South Florida is a magnet for “problem” cars. Problem cars are those that aren’t supposed to be sold or that can be hard to sell. For example, cars missing airbags, cars with un-repaired dangerous recalls (Takata airbags), totaled cars that were rebuilt, cars with very high mileage that have had their odometers replaced with lower miles, and, of course flood cars.
The four main reasons that South Florida is so popular with crooked used car wholesalers are: 
(1) It’s the second largest volume retail car market in the world, next to southern California. 
(2) South Florida exports more new and used cars (mainly to Central and South America) than anyplace else. Other countries have very lacks safety regulations compared to the USA. 
(3) More car dealers in South Florida rank below the already low average of honesty and ethics for car dealers (Google “Gallup Annual Poll for Honesty and Ethics in Professions”). 
(4) Florida regulators and legislators are more lax than most other states in the enforcement of rules and laws controlling the bad behavior of car dealers.
Consumer Reports has an excellent article on spotting flood cars. These are the main signs of a car that has been in a flood:

 How to Spot a Flood-Damaged Car
Water damage can be hard to detect, but Consumer Reports recommends that you look for some telltale signs:
·        Inspect the carpets to see if they show signs of having been waterlogged, such as smelling musty or having caked-on mud. Likewise, brand-new carpets in an older vehicle may be another red flag.

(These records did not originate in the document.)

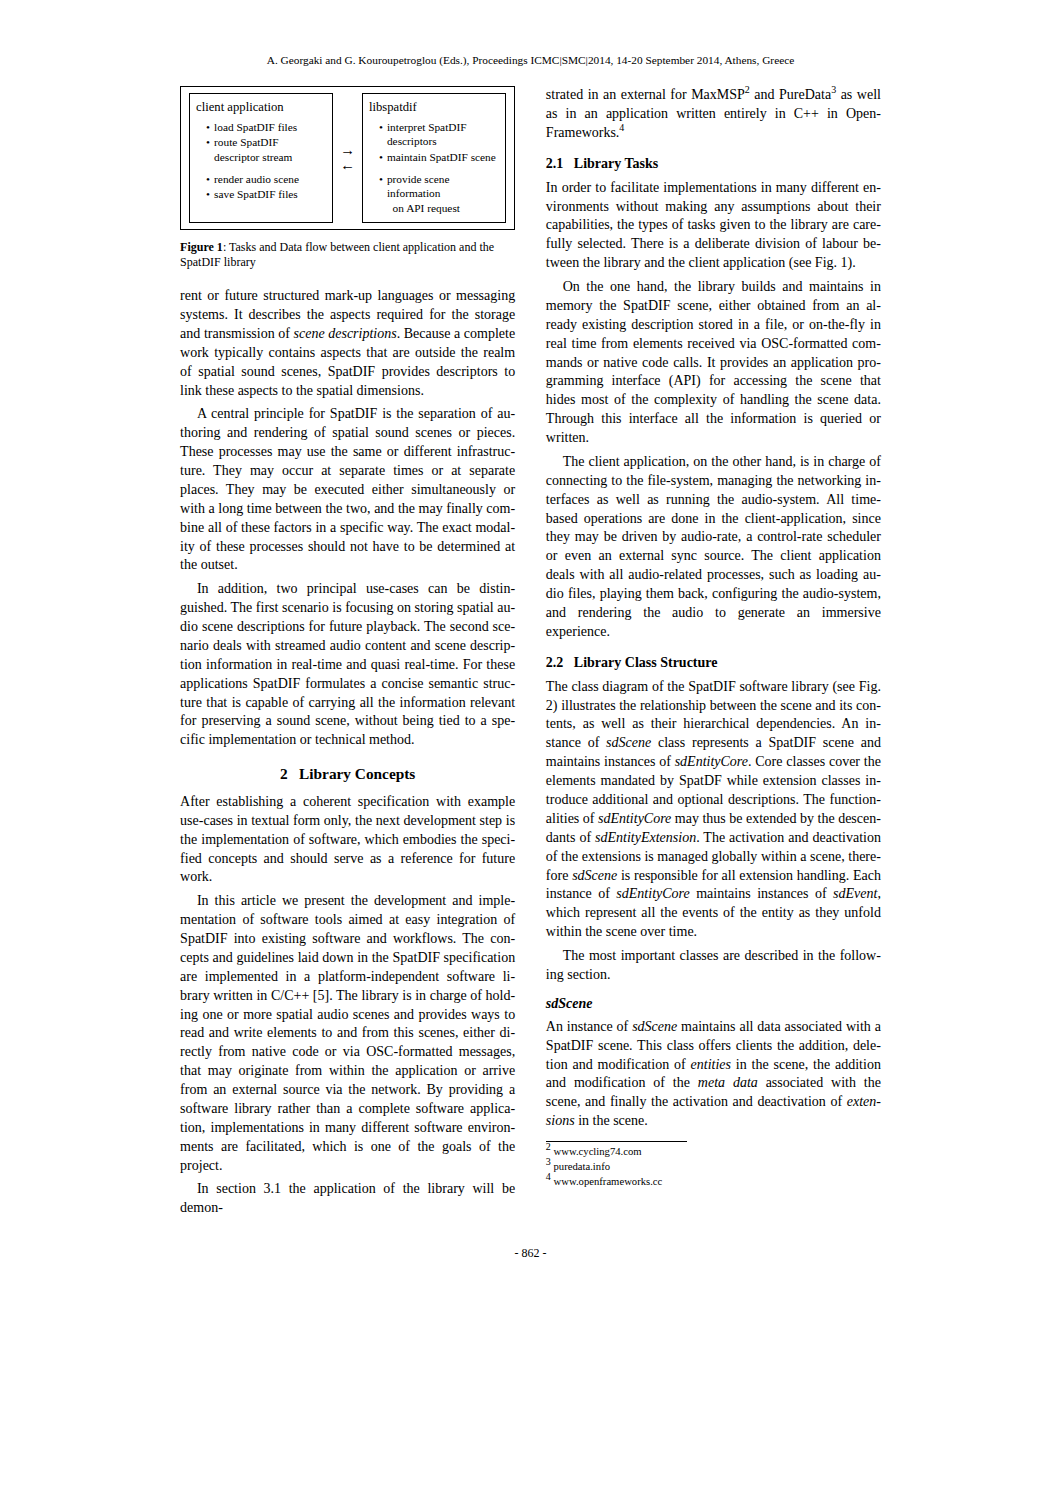A. Georgaki and G. Kouroupetroglou (Eds.), Proceedings ICMC|SMC|2014, 14-20 September 2014, Athens, Greece
client application
load SpatDIF files
route SpatDIF descriptor stream
render audio scene
save SpatDIF files
→
←
libspatdif
interpret SpatDIF descriptors
maintain SpatDIF scene
provide scene information
on API request
Figure 1: Tasks and Data flow between client application and the SpatDIF library
rent or future structured mark-up languages or messaging systems. It describes the aspects required for the storage and transmission of scene descriptions. Because a complete work typically contains aspects that are outside the realm of spatial sound scenes, SpatDIF provides descriptors to link these aspects to the spatial dimensions.
A central principle for SpatDIF is the separation of authoring and rendering of spatial sound scenes or pieces. These processes may use the same or different infrastructure. They may occur at separate times or at separate places. They may be executed either simultaneously or with a long time between the two, and the may finally combine all of these factors in a specific way. The exact modality of these processes should not have to be determined at the outset.
In addition, two principal use-cases can be distinguished. The first scenario is focusing on storing spatial audio scene descriptions for future playback. The second scenario deals with streamed audio content and scene description information in real-time and quasi real-time. For these applications SpatDIF formulates a concise semantic structure that is capable of carrying all the information relevant for preserving a sound scene, without being tied to a specific implementation or technical method.
2 Library Concepts
After establishing a coherent specification with example use-cases in textual form only, the next development step is the implementation of software, which embodies the specified concepts and should serve as a reference for future work.
In this article we present the development and implementation of software tools aimed at easy integration of SpatDIF into existing software and workflows. The concepts and guidelines laid down in the SpatDIF specification are implemented in a platform-independent software library written in C/C++ [5]. The library is in charge of holding one or more spatial audio scenes and provides ways to read and write elements to and from this scenes, either directly from native code or via OSC-formatted messages, that may originate from within the application or arrive from an external source via the network. By providing a software library rather than a complete software application, implementations in many different software environments are facilitated, which is one of the goals of the project.
In section 3.1 the application of the library will be demon-
strated in an external for MaxMSP2 and PureData3 as well as in an application written entirely in C++ in Open-Frameworks.4
2.1 Library Tasks
In order to facilitate implementations in many different environments without making any assumptions about their capabilities, the types of tasks given to the library are carefully selected. There is a deliberate division of labour between the library and the client application (see Fig. 1).
On the one hand, the library builds and maintains in memory the SpatDIF scene, either obtained from an already existing description stored in a file, or on-the-fly in real time from elements received via OSC-formatted commands or native code calls. It provides an application programming interface (API) for accessing the scene that hides most of the complexity of handling the scene data. Through this interface all the information is queried or written.
The client application, on the other hand, is in charge of connecting to the file-system, managing the networking interfaces as well as running the audio-system. All time-based operations are done in the client-application, since they may be driven by audio-rate, a control-rate scheduler or even an external sync source. The client application deals with all audio-related processes, such as loading audio files, playing them back, configuring the audio-system, and rendering the audio to generate an immersive experience.
2.2 Library Class Structure
The class diagram of the SpatDIF software library (see Fig. 2) illustrates the relationship between the scene and its contents, as well as their hierarchical dependencies. An instance of sdScene class represents a SpatDIF scene and maintains instances of sdEntityCore. Core classes cover the elements mandated by SpatDF while extension classes introduce additional and optional descriptions. The functionalities of sdEntityCore may thus be extended by the descendants of sdEntityExtension. The activation and deactivation of the extensions is managed globally within a scene, therefore sdScene is responsible for all extension handling. Each instance of sdEntityCore maintains instances of sdEvent, which represent all the events of the entity as they unfold within the scene over time.
The most important classes are described in the following section.
sdScene
An instance of sdScene maintains all data associated with a SpatDIF scene. This class offers clients the addition, deletion and modification of entities in the scene, the addition and modification of the meta data associated with the scene, and finally the activation and deactivation of extensions in the scene.
2 www.cycling74.com
3 puredata.info
4 www.openframeworks.cc
- 862 -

·        Check the seat-mounting screws to see if there is any evidence that they have been removed. To dry the carpets effectively, the seats must be removed and possibly even replaced.

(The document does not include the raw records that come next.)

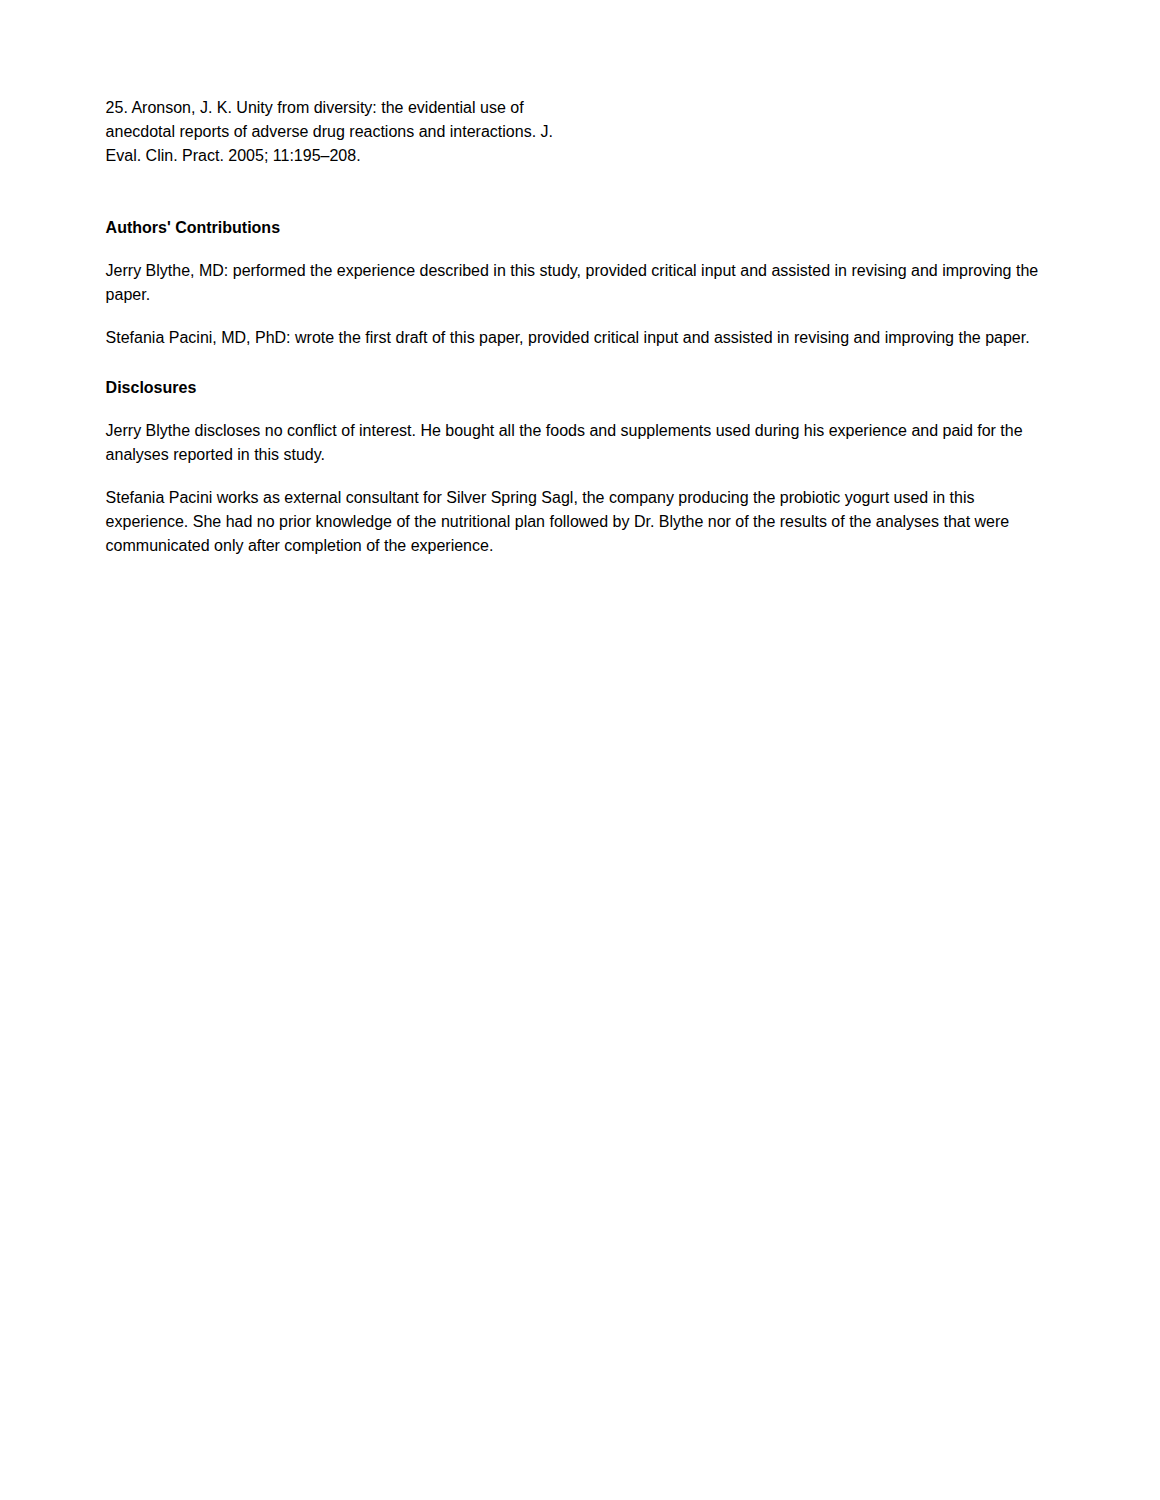25. Aronson, J. K. Unity from diversity: the evidential use of
anecdotal reports of adverse drug reactions and interactions. J.
Eval. Clin. Pract. 2005; 11:195–208.
Authors' Contributions
Jerry Blythe, MD: performed the experience described in this study, provided critical input and assisted in revising and improving the paper.
Stefania Pacini, MD, PhD: wrote the first draft of this paper, provided critical input and assisted in revising and improving the paper.
Disclosures
Jerry Blythe discloses no conflict of interest. He bought all the foods and supplements used during his experience and paid for the analyses reported in this study.
Stefania Pacini works as external consultant for Silver Spring Sagl, the company producing the probiotic yogurt used in this experience. She had no prior knowledge of the nutritional plan followed by Dr. Blythe nor of the results of the analyses that were communicated only after completion of the experience.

·        Inspect the lights. Headlights and taillights are expensive to replace, and a visible water line may still show on the lens or reflector.

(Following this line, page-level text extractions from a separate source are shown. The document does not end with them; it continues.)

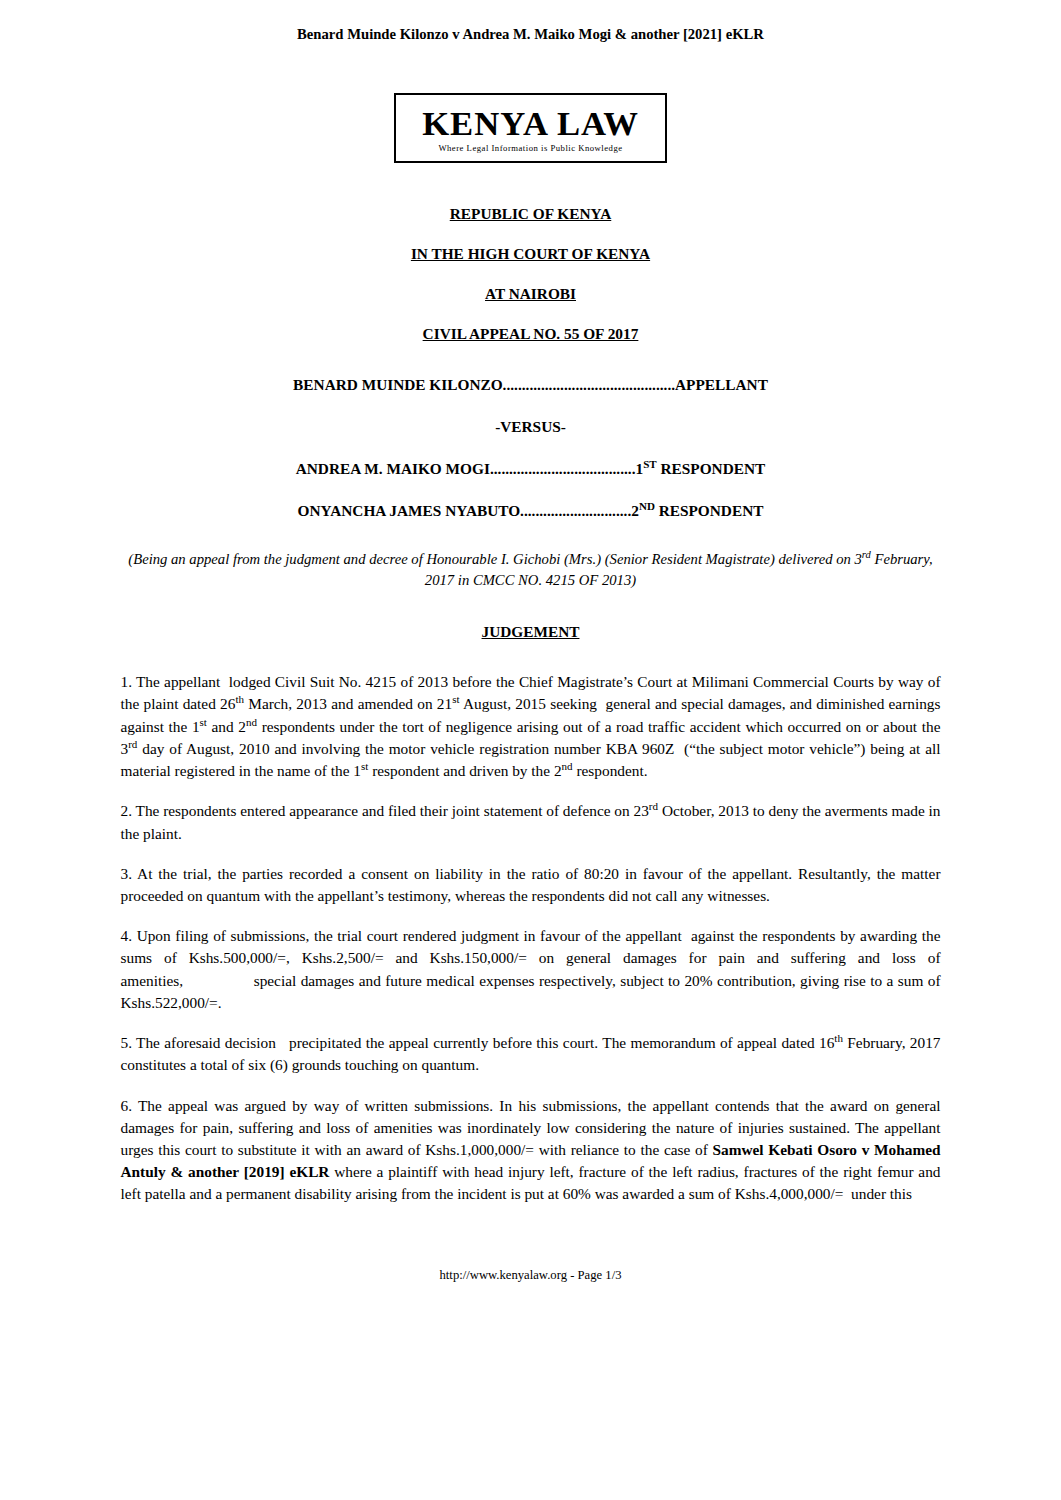Benard Muinde Kilonzo v Andrea M. Maiko Mogi & another [2021] eKLR
KENYA LAW
Where Legal Information is Public Knowledge
REPUBLIC OF KENYA
IN THE HIGH COURT OF KENYA
AT NAIROBI
CIVIL APPEAL NO. 55 OF 2017
BENARD MUINDE KILONZO.............................................APPELLANT
-VERSUS-
ANDREA M. MAIKO MOGI......................................1ST RESPONDENT
ONYANCHA JAMES NYABUTO.............................2ND RESPONDENT
(Being an appeal from the judgment and decree of Honourable I. Gichobi (Mrs.) (Senior Resident Magistrate) delivered on 3rd February, 2017 in CMCC NO. 4215 OF 2013)
JUDGEMENT
1. The appellant lodged Civil Suit No. 4215 of 2013 before the Chief Magistrate’s Court at Milimani Commercial Courts by way of the plaint dated 26th March, 2013 and amended on 21st August, 2015 seeking general and special damages, and diminished earnings against the 1st and 2nd respondents under the tort of negligence arising out of a road traffic accident which occurred on or about the 3rd day of August, 2010 and involving the motor vehicle registration number KBA 960Z (“the subject motor vehicle”) being at all material registered in the name of the 1st respondent and driven by the 2nd respondent.
2. The respondents entered appearance and filed their joint statement of defence on 23rd October, 2013 to deny the averments made in the plaint.
3. At the trial, the parties recorded a consent on liability in the ratio of 80:20 in favour of the appellant. Resultantly, the matter proceeded on quantum with the appellant’s testimony, whereas the respondents did not call any witnesses.
4. Upon filing of submissions, the trial court rendered judgment in favour of the appellant against the respondents by awarding the sums of Kshs.500,000/=, Kshs.2,500/= and Kshs.150,000/= on general damages for pain and suffering and loss of amenities, special damages and future medical expenses respectively, subject to 20% contribution, giving rise to a sum of Kshs.522,000/=.
5. The aforesaid decision precipitated the appeal currently before this court. The memorandum of appeal dated 16th February, 2017 constitutes a total of six (6) grounds touching on quantum.
6. The appeal was argued by way of written submissions. In his submissions, the appellant contends that the award on general damages for pain, suffering and loss of amenities was inordinately low considering the nature of injuries sustained. The appellant urges this court to substitute it with an award of Kshs.1,000,000/= with reliance to the case of Samwel Kebati Osoro v Mohamed Antuly & another [2019] eKLR where a plaintiff with head injury left, fracture of the left radius, fractures of the right femur and left patella and a permanent disability arising from the incident is put at 60% was awarded a sum of Kshs.4,000,000/= under this
http://www.kenyalaw.org - Page 1/3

·        Inspect the difficult-to-clean places, such as gaps between panels in the trunk and under the hood. Waterborne mud and debris may still appear in these places.
·        Look for mud or debris on the bottom edges of brackets or panels, where it wouldn’t settle normally.
·        Search around the engine compartment. Water lines and debris can appear in hard-to-clean places, such as behind the engine.
·        Look at the heads of any unpainted, exposed screws under the dashboard. Unpainted metal in flood cars will show signs of rust.
·        Check to see if the rubber drain plugs under the car and on the bottom of doors look as if they have been removed recently. That may have been done to drain floodwater.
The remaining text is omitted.